Activity ▸ Using the entries below, give the count of lines that hold "Right". Say nothing besides the number.

The input ▸
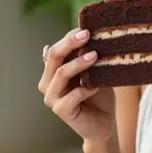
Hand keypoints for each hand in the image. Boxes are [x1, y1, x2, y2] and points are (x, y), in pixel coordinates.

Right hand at [37, 27, 114, 142]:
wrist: (103, 124)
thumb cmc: (98, 96)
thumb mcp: (94, 72)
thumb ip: (88, 56)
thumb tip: (91, 32)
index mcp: (53, 71)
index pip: (57, 48)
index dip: (69, 37)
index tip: (87, 27)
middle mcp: (48, 82)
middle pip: (54, 56)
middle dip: (70, 43)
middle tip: (87, 34)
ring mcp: (52, 97)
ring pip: (61, 73)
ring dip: (78, 63)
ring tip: (95, 56)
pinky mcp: (61, 110)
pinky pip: (73, 95)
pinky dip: (86, 88)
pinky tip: (98, 85)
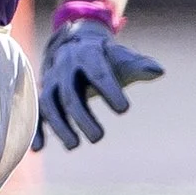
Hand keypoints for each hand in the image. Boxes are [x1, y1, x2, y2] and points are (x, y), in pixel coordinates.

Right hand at [36, 16, 164, 150]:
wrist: (75, 45)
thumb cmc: (106, 58)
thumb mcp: (122, 58)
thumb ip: (139, 66)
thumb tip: (160, 72)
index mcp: (87, 54)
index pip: (98, 72)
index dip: (110, 90)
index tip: (125, 111)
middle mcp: (65, 67)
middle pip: (70, 93)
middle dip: (82, 116)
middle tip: (98, 138)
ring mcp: (51, 82)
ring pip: (48, 103)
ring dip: (59, 126)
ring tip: (74, 146)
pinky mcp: (43, 95)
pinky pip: (36, 113)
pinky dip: (35, 129)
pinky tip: (38, 149)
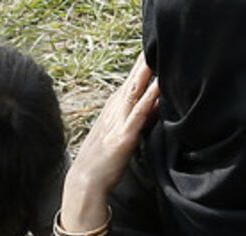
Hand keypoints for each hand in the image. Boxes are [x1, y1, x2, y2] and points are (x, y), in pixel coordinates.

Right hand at [60, 54, 159, 229]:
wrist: (85, 182)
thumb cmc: (101, 164)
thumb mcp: (118, 138)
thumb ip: (134, 122)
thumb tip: (153, 109)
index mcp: (112, 112)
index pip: (128, 86)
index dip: (139, 69)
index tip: (150, 53)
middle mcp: (114, 112)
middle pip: (131, 82)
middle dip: (143, 64)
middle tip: (155, 44)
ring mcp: (119, 123)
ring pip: (134, 92)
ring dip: (145, 73)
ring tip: (158, 55)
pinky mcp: (125, 136)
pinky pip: (139, 113)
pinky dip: (149, 98)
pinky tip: (159, 86)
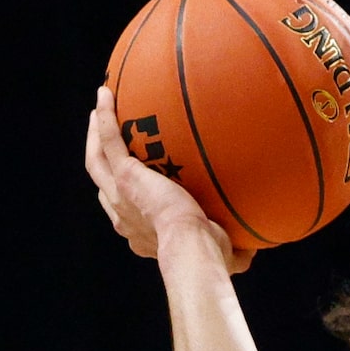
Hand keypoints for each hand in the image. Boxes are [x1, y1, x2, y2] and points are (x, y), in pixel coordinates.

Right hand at [86, 85, 253, 275]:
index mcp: (140, 234)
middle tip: (104, 140)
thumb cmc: (211, 256)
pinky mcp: (125, 176)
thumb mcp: (222, 254)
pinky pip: (110, 139)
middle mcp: (124, 215)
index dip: (124, 196)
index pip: (126, 211)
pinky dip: (106, 116)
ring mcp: (120, 194)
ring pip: (97, 160)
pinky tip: (106, 94)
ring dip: (95, 135)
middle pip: (103, 183)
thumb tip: (254, 249)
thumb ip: (235, 250)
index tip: (133, 182)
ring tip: (99, 111)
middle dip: (102, 161)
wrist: (194, 246)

Exercise result ▸ 4